Let me know if you think is best and I will revise the patch.

Thanks,
Stephen

On Wed, Apr 24, 2013 at 3:27 AM, Stephen Lin <stephenwlin at gmail.com> wrote:
> Hi Evan, Jakob,
>
> By writing some more tests, I found a corner case bug in the
> implementation below that I've resolved, but I wanted to check with
> you two as to whether you think my resolution is the most appropriate
> one.
>
> Basically, the issue is that the following:
>
>   declare i32 @identity32(i32 returned %x)
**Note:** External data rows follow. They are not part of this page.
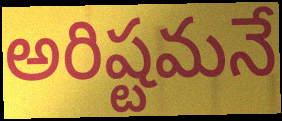
అరిష్టమనే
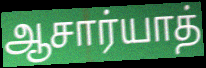
ஆசார்யாத்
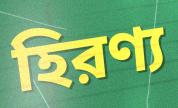
হিরণ্য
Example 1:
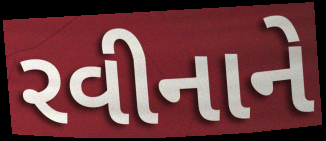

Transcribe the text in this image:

રવીનાને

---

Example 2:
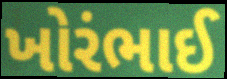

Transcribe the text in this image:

ખોરંભાઈ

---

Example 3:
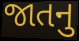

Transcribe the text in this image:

જાતનુ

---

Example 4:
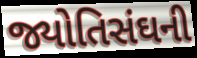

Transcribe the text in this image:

જ્યોતિસંઘની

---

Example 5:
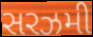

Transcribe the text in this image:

સરઝમી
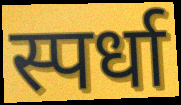
स्पर्धा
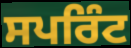
ਸਪਰਿੰਟ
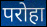
परोहा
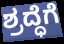
ಶ್ರದ್ಧೆಗೆ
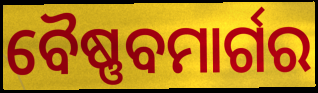
ବୈଷ୍ଣବମାର୍ଗର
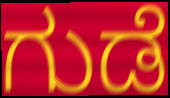
ಗುಡೆ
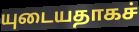
யுடையதாகச்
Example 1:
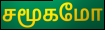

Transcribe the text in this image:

சமூகமோ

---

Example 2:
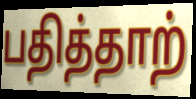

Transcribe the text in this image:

பதித்தாற்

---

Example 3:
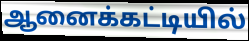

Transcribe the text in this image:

ஆனைக்கட்டியில்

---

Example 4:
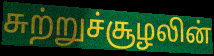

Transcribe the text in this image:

சுற்றுச்சூழலின்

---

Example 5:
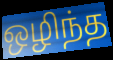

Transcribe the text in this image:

ஒழிந்த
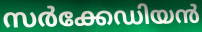
സർക്കേഡിയൻ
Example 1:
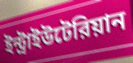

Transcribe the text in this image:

ইন্ট্রাইউটেরিয়ান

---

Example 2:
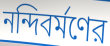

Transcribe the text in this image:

নন্দিবর্মণের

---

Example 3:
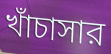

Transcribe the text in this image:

খাঁচাসার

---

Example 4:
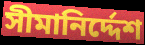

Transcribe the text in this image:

সীমানির্দ্দেশ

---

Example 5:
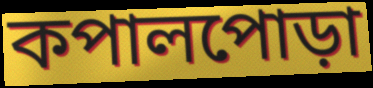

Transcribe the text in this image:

কপালপোড়া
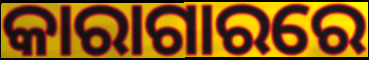
କାରାଗାରରେ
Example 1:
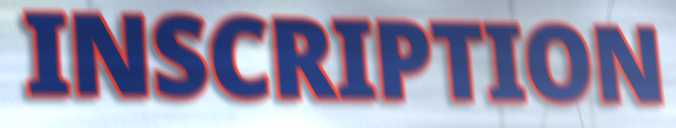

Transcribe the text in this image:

INSCRIPTION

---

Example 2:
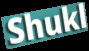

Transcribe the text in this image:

Shukl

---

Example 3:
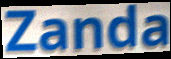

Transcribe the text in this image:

Zanda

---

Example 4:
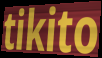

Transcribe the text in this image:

tikito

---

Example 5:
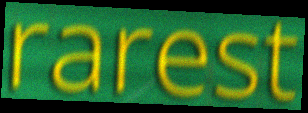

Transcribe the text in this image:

rarest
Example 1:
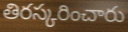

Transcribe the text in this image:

తిరస్కరించారు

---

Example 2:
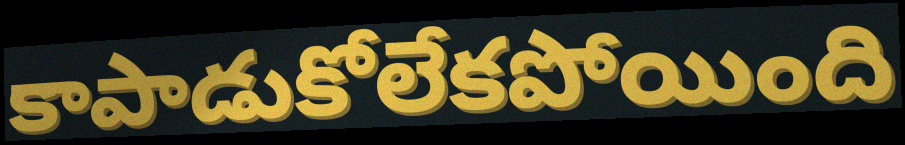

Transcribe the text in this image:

కాపాడుకోలేకపోయింది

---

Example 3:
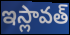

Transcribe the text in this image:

ఇస్లావత్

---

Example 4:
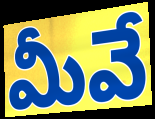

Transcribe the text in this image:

మీవే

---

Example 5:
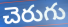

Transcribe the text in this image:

చెరుగు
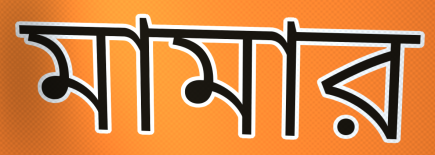
মামার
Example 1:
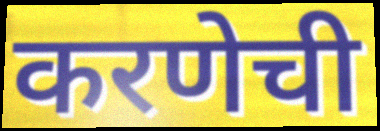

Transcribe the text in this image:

करणेची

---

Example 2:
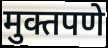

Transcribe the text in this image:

मुक्तपणे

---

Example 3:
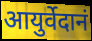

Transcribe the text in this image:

आयुर्वेदानं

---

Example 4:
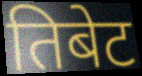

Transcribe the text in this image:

तिबेट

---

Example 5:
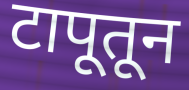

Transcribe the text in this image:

टापूतून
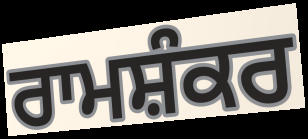
ਰਾਮਸ਼ੰਕਰ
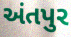
અંતપુર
>   declare i16 @paramzext16(i16 zeroext returned %x)
>
>   define i16 @test_matched_param(i16 %x) {
>   entry:
>     %call = tail call i16 @paramzext16(i16 %x)
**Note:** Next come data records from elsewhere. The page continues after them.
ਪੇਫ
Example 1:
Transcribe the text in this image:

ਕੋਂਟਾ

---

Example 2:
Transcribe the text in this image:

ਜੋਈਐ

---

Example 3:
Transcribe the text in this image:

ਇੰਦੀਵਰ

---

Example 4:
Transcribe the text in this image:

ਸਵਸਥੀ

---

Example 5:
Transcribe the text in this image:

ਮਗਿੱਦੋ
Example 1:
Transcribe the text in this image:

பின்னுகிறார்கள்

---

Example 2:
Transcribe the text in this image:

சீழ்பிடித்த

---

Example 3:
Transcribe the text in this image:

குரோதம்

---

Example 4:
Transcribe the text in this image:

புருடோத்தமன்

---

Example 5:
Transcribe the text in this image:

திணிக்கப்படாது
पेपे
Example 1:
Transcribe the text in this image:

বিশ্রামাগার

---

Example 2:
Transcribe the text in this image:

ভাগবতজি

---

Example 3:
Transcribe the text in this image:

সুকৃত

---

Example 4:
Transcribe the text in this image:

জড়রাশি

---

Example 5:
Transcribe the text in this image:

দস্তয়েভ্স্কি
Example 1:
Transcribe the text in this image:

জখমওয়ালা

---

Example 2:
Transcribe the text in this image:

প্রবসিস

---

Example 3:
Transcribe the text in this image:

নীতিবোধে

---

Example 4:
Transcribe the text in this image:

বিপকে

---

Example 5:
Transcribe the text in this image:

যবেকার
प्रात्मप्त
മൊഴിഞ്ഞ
>     %b = zext i16 %call to i32
>     %call2 = tail call i32 @identity32(i32 %b)
>     %call3 = tail call i16 @paramzext16(i16 %call)
>     ret i16 %call3
>   }
>
> gets optimized to:
>
>     test_matched_param:
>     @ BB#0:
>            push    {r11, lr}
>            uxth    r0, r0
>            bl      paramzext16
>            bl      identity32
>            pop     {r11, lr}
>            b       paramzext16
>
> whereas the correct output and (as far as I can tell, optimal) output is:
>
>    test_matched_param:
>     @ BB#0:
>            push    {r11, lr}
>            uxth    r0, r0
>            bl      paramzext16
>            uxth    r0, r0
>            bl      identity32
>            pop     {r11, lr}
>            b       paramzext16
>
> In other words, the code generator incorrectly assumes that r0 is
> completely preserved across the call to paramzext16, which is not
> guaranteed (only the lower 16-bits are preserved; at least, that's the
> most defensible interpretation of 'returned' here)
>
> As far as I can tell this cannot be fixed in
> ARMTargetLowering::LowerCall (with its current interface), since by
> that point the register has already been extended to i32 and there's
> no information that the original value was i16. So I resolved this by
> changing the target-independent code in TargetLowering::LowerCallTo to
> not pass 'returned' to the target-specific LowerCall implementations
> unless either 1) the size of the register holding the passed argument
> is equal to the size of the actual argument type or 2) the register is
> extended using any-extend, in which case the high bits will be treated
> as unknown even if the register is preserved across the call or 3) the
> return value and 'returned' parameter have compatible extension
> methods.
>
> This is sufficient to fix the particular example and I believe is an
> adequate solution for the general case: basically, it means that
> 'returned' being passed to the target-specific LowerCall means that
> the actual full register value is returned unchanged, which is a
> subset of the cases where there's a semantic 'returned' at the IR
> level. The major limitation of this is that, in the case that the
> parameter is zero/sign extended but the return value is not, it treats
> the entire value as clobbered by the call when it's only the extended
> bits that are possibly clobbered. This would be fixable with some
> refactoring, but (as far as I can tell) would require changing the
> interface to the target implementations of LowerCall to either pass
> more information forward or back.
>
> The issue can be seen by changing the line:
>     %b = zext i16 %call to i32
> to
>     %b = zext i16 %x to i32
>
> which results in significantly worse code, even though technically the
> result should be the same because %x and %call should always be equal
> in their lower 16 bits. Since it doesn't seem worth it to fix this for
> now, I put a FIXME note about it in the code and in a test.
>
> I considered a few other ways to resolve this, but all of them seemed
> to have some issues (I can go into them in more detail, though, if
> you'd like more details.)
>
> Please let me know if you have any suggestions or concerns.
>
> -Stephen
>
> P.S. I also removed checks for sign and zero extension in
> "sameNoopInput" that I added in r180118; they turned out to be
> superfluous, which makes sense in retrospect now that I better
> understand the semantics of the two.